[[ Provided passage open ]]

Friday, August 9, 2013

Morning flight: an overview



One fun aspect of migration in south Louisiana is morning flight, or movements of birds along their migratory journeys in the early morning.  Once you are keyed in to it, you can often see or hear it happening.  This time of year, the main species doing it is Yellow Warbler, our earliest fall songbird to pass through in numbers.

Yellows like to call a lot while engaging in morning flight, a slightly husky ssst.  It is subtle, but if you are alert for it, not uncommon.  Most mornings this time of year, listening at the sky for ten minutes or so will produce one, and sometimes multiples.  This lasts throughout August.  If you look up, you can usually see the little bird flitting overhead, naked eye.  Most are going westward, or some variant thereof.  They are presumed to be migrating around the Gulf of Mexico en route to their wintering grounds in the tropics.  They are coming from a wide geographic range extending across the northern USA and Canada.

Yellows are known to migrate at night as well (like most songbirds do), and we really don't know how much morning flight is continuation of the evening's movement, or fresh movement starting after sunrise.  We don't see it much, if at all, when they come through northbound in spring, at which time they come across the Gulf rather than around it.

There are some places where morning flight becomes concentrated.  Concentrated morning flight can be a really fun spectacle to watch, and so sleuthing out where and when it occurs is a great game.

At this point, the greatest Yellow Warbler concentrations known anywhere are, lucky for us, on the south shore of Lake Pontchartrain.  They happen where the lake shore juts northward to a point (where the bridges leave for Slidell)- called South Point.  At the base of the Hwy 11 bridge, and even better at the base of the railroad bridge to the north, flights can reach 1000 birds in a few hours.  And they probably get bigger than what we have encountered so far. 

These birds fly the "wrong" way for fall, heading north across the lake.  The primary theory as to what is going on is that the birds have been wind displaced onto the coastal marshes, and undertake a retreat into the wind to compensate for this displacement- trying to get back onto their intended flight path.  These flights seem highly dependent on there being a north or northeast wind.  Unfortunately, this wind direction is rare in August, so these big South Point flights are infrequent.

It could well be that, on any day, there are migrants in our area orienting in more than one direction, and which direction you see them moving in depends upon where you are.  That is, which headings of movement tend to be concentrated at your particular vantage point.  For instance, at South Point, you only see northbound birds coming from the south- because there is no land to the west, north, or east for them to come from.   

The reason there are so many heading northbound at South Point is presumed to be that they are reluctant to fly over large expanses of water while struggling into the wind.  So as they retreat from the coast, they run into Lake Pontchartrain, and follow its edge northeastward to South Point, avoiding crossing the water.  At the point, they must cross if they are to continue north- there is no more shoreline to follow northward.  From observations elsewhere, I think that open marsh interfaces (vs. open water) have a similar herding effect.  And many other species of land birds do this- not just Yellows.

[[ Provided passage closed ]]
[[ Data open ]]

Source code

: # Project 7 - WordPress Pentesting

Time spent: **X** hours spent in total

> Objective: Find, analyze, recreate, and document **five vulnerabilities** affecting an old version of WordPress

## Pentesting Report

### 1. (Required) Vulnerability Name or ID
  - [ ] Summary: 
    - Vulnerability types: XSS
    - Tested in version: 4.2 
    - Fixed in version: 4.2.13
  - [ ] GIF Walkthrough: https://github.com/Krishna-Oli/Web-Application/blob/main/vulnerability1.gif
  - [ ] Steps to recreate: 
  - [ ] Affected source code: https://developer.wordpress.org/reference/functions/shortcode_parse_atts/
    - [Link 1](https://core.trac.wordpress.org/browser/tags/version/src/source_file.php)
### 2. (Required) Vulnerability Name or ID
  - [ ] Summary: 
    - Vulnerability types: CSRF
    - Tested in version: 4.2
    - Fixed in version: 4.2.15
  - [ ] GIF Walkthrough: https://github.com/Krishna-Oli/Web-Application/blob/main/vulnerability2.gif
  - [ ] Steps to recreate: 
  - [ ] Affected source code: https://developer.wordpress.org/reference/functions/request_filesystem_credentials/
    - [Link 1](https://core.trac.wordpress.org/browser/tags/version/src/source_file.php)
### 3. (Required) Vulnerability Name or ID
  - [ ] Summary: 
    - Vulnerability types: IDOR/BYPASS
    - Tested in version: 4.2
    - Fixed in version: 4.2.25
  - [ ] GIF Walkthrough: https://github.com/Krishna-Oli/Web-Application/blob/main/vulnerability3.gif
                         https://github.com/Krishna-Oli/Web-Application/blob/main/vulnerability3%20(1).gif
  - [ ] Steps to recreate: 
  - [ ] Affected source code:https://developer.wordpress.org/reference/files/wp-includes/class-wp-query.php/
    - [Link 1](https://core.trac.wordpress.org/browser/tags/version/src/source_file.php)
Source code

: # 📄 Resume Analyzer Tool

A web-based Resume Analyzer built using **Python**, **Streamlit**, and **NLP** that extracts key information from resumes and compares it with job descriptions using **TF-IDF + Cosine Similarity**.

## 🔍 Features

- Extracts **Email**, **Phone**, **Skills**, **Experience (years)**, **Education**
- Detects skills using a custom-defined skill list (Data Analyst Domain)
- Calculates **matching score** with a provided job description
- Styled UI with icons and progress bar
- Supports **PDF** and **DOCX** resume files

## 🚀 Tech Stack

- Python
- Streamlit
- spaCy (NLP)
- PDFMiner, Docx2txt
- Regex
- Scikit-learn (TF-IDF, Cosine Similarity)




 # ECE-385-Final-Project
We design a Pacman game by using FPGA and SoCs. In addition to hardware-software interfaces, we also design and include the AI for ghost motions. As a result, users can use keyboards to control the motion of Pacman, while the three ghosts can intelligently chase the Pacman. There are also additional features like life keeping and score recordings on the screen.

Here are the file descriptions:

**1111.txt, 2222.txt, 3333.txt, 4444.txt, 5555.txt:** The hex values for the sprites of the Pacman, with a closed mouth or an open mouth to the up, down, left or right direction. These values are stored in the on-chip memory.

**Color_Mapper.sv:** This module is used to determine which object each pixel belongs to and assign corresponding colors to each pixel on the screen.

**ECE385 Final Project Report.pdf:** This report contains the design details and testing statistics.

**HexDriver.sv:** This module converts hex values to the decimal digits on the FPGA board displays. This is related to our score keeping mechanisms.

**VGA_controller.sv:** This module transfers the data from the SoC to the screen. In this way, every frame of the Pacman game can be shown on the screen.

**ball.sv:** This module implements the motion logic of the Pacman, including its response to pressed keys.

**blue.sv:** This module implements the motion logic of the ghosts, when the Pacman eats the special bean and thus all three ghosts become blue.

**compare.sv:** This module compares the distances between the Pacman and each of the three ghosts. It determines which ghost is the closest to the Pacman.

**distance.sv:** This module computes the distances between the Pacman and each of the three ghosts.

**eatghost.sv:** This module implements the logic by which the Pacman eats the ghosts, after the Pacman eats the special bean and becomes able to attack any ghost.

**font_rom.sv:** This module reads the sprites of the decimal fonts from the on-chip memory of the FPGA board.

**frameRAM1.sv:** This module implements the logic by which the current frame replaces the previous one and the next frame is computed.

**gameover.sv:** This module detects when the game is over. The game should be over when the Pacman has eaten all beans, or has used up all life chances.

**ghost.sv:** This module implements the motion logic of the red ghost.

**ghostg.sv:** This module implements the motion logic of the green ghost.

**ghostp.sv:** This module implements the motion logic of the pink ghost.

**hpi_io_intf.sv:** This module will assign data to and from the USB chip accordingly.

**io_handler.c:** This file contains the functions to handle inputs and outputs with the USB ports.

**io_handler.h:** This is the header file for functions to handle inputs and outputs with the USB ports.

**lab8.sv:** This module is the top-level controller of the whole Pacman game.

[[ Data closed ]]
[[ Data open ]]

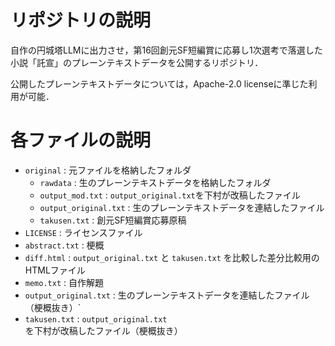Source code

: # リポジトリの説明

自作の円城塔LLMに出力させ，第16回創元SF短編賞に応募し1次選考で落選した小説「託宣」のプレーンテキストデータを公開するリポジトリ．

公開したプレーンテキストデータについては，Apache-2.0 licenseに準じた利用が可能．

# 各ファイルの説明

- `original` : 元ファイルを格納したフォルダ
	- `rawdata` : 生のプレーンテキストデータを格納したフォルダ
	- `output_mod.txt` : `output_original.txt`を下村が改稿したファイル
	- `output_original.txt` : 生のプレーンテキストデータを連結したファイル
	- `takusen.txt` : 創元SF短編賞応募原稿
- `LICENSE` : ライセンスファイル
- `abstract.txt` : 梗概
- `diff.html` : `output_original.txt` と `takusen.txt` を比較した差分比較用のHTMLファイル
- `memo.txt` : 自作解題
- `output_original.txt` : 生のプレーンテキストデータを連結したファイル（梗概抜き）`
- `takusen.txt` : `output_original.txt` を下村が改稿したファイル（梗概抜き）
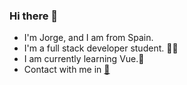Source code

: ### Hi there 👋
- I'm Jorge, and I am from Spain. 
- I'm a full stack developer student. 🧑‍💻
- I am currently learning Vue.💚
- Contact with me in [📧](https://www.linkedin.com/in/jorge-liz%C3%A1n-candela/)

[[ Data closed ]]

* _Questions_
- 1) Which geographic place names appear in the morning flight post? Leave out the names of roads and bridges.
- 2) In the stored data, could you reproduce the lines from the line with "公開したプレーンテキストデー" up to and including the line with "- Contact with"? Leave the pictures out.
The text and the stored data come from unrelated sources.

* _Written responses_
- 1)
- south Louisiana
- Gulf of Mexico
- USA
- Canada
- Lake Pontchartrain
- Slidell
- South Point

- 2)
公開したプレーンテキストデータについては，Apache-2.0 licenseに準じた利用が可能．

# 各ファイルの説明

- `original` : 元ファイルを格納したフォルダ
	- `rawdata` : 生のプレーンテキストデータを格納したフォルダ
	- `output_mod.txt` : `output_original.txt`を下村が改稿したファイル
	- `output_original.txt` : 生のプレーンテキストデータを連結したファイル
	- `takusen.txt` : 創元SF短編賞応募原稿
- `LICENSE` : ライセンスファイル
- `abstract.txt` : 梗概
- `diff.html` : `output_original.txt` と `takusen.txt` を比較した差分比較用のHTMLファイル
- `memo.txt` : 自作解題
- `output_original.txt` : 生のプレーンテキストデータを連結したファイル（梗概抜き）`
- `takusen.txt` : `output_original.txt` を下村が改稿したファイル（梗概抜き）
Source code

: ### Hi there 👋
- I'm Jorge, and I am from Spain. 
- I'm a full stack developer student. 🧑‍💻
- I am currently learning Vue.💚
- Contact with me in [📧](https://www.linkedin.com/in/jorge-liz%C3%A1n-candela/)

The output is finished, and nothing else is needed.